## [SUPPLIED PASSAGE]

I’ve been discussing relationship dynamics with two other cerebral shy girls and listening to songs that were (if I’m concluding correctly) written by yet another cerebral shy girl who was benevolently reaching out to someone from her past, who was having a hard time.
Cerebral shy girls’ intimate-relationship dynamics remind me of a business situation that I experienced this week. For peculiar technical reasons, I needed help with breaking into my own 1998 Audi A8, which is something that even the local Audi dealer had a hard time doing. Meanwhile I was getting pretty tired of trailering the car around northern Nevada trying to find someone who could help me. Finally, my friend, the local small-town locksmith, had the car open within 30 minutes, but then we disagreed about the price for his services. He wanted a humble amount and I insisted on paying double that amount. We finally agreed on the higher amount.
When applied to intimate relationships, that sort of dynamic is typical of cerebral shy girls’ approach, in my experience. Typically, we’re very benevolent and we’ll go out of our way to make sure the other party in the intimate dynamic gets his or her needs met. We might be so preoccupied with that intent that our actions are sometimes counterproductive in actual effect, but our hearts are in the right place.
Whether it’s someone new, or someone from our past, if:
– We resonate with that person emotionally, and
– We see that person struggling, and
– We believe we can add a significant amount of value, perhaps pivotally
… then we can become tireless in our pursuit of an intimate relationship dynamic with that person.
The relevant songs’ lyrics (as I understand them, and the context) do a magnificent job of addressing the potential concerns of the specific person who was struggling at the time, including:
– A song that creates a benevolent communication ambiance by essentially retracting any negative past statements, as in “the words that caused you pain”
– A song that reassures the other person that over time things will get better as in “time will teach you to reach …”
– A song that invites the other person to bring the problems into their joint focus, to be solved together
– A song that reassures the other person that he is needed, as in “I need you now.”
– A song that reassures the other person that he is fundamentally worthy, as in “you’re always enough.”
Ostensibly it’s a “rescuer” dynamic but two key aspects are different:
– The person struggling is basically a good person who’s simply having a hard time
– The person struggling isn’t being seen as weak but instead is seen as stronger and better than that person might well be classifying himself or herself.
Tempting as such a ‘come to me’ appeal might seem on the surface, it’s shown itself to not be as enticing as I’d have expected.
I might well be overlooking many essentials but assuming that I’m actually seeing both forest and trees on this subject, I gather the appeal of this songwriter didn’t result in acceptance by the other person. In a somewhat parallel dynamic, in the not-so-distant past, I have also interpersonally experienced a similar lack of acceptance. I don’t know if the songwriter got as nice a “no thank you” note as I did, but even so “no means no” and it’s not a happy ending.

Data items
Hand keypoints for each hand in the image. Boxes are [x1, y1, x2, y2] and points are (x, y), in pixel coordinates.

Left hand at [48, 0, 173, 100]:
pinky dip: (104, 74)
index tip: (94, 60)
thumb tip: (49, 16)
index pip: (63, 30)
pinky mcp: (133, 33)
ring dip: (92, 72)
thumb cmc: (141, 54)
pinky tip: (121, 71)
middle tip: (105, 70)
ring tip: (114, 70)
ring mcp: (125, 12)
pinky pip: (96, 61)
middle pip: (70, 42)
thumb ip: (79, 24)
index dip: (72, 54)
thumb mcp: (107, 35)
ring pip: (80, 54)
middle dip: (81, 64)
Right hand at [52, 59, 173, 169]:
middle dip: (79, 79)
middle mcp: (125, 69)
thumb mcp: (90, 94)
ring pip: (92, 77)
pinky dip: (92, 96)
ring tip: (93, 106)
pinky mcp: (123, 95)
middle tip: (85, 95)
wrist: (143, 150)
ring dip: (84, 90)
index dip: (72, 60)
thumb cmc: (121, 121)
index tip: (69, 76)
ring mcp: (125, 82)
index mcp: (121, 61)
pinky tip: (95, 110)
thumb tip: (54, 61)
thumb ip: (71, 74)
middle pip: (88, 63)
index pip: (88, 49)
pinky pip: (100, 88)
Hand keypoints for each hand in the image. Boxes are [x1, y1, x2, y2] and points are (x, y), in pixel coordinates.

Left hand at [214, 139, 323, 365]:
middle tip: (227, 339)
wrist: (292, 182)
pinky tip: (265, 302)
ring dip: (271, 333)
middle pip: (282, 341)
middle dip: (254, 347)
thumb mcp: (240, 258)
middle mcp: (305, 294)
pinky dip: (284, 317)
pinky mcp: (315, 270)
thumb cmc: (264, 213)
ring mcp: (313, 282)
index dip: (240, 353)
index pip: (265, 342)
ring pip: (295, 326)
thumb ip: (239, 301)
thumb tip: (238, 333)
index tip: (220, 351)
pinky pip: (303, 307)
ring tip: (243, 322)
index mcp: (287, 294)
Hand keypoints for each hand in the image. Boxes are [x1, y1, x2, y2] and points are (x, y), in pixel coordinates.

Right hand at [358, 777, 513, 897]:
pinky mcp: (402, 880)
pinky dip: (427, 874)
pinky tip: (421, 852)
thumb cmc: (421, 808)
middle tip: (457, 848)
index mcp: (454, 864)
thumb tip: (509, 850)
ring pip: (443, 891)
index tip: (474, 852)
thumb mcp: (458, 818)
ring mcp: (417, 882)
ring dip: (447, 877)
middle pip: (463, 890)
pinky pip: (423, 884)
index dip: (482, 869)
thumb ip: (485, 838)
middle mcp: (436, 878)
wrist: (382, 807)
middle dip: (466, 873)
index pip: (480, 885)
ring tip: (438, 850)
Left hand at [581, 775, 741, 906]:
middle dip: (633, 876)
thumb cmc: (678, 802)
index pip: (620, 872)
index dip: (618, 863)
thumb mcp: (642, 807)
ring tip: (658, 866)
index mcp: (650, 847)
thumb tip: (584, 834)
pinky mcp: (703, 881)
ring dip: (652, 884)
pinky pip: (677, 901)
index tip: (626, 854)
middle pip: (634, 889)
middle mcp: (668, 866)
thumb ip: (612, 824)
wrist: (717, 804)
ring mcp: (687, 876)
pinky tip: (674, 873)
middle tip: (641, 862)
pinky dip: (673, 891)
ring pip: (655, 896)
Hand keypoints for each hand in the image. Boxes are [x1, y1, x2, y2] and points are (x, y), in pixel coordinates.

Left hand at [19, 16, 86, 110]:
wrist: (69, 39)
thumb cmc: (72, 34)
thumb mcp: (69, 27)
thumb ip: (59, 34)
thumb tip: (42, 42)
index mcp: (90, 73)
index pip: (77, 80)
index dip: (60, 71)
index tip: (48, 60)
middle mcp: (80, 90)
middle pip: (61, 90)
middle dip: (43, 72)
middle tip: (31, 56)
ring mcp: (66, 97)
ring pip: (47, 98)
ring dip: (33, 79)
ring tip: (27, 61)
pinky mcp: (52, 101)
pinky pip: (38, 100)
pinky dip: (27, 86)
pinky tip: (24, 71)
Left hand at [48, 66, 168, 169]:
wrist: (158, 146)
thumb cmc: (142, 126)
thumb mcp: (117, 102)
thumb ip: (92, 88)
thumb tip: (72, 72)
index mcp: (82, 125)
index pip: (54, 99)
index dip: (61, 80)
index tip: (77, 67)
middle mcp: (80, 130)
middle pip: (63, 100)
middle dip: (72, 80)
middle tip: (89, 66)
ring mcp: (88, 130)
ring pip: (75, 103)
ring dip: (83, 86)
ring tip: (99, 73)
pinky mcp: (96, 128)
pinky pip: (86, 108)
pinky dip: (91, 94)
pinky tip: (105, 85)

## [EXERCISE REQUIREMENTS]
Reproduce the passage of the post on cerebral shy girls between "Tempting as such" and "a happy ending.", inclusive.

## [RESPONSE FOR THIS EXERCISE]
Tempting as such a ‘come to me’ appeal might seem on the surface, it’s shown itself to not be as enticing as I’d have expected.
I might well be overlooking many essentials but assuming that I’m actually seeing both forest and trees on this subject, I gather the appeal of this songwriter didn’t result in acceptance by the other person. In a somewhat parallel dynamic, in the not-so-distant past, I have also interpersonally experienced a similar lack of acceptance. I don’t know if the songwriter got as nice a “no thank you” note as I did, but even so “no means no” and it’s not a happy ending.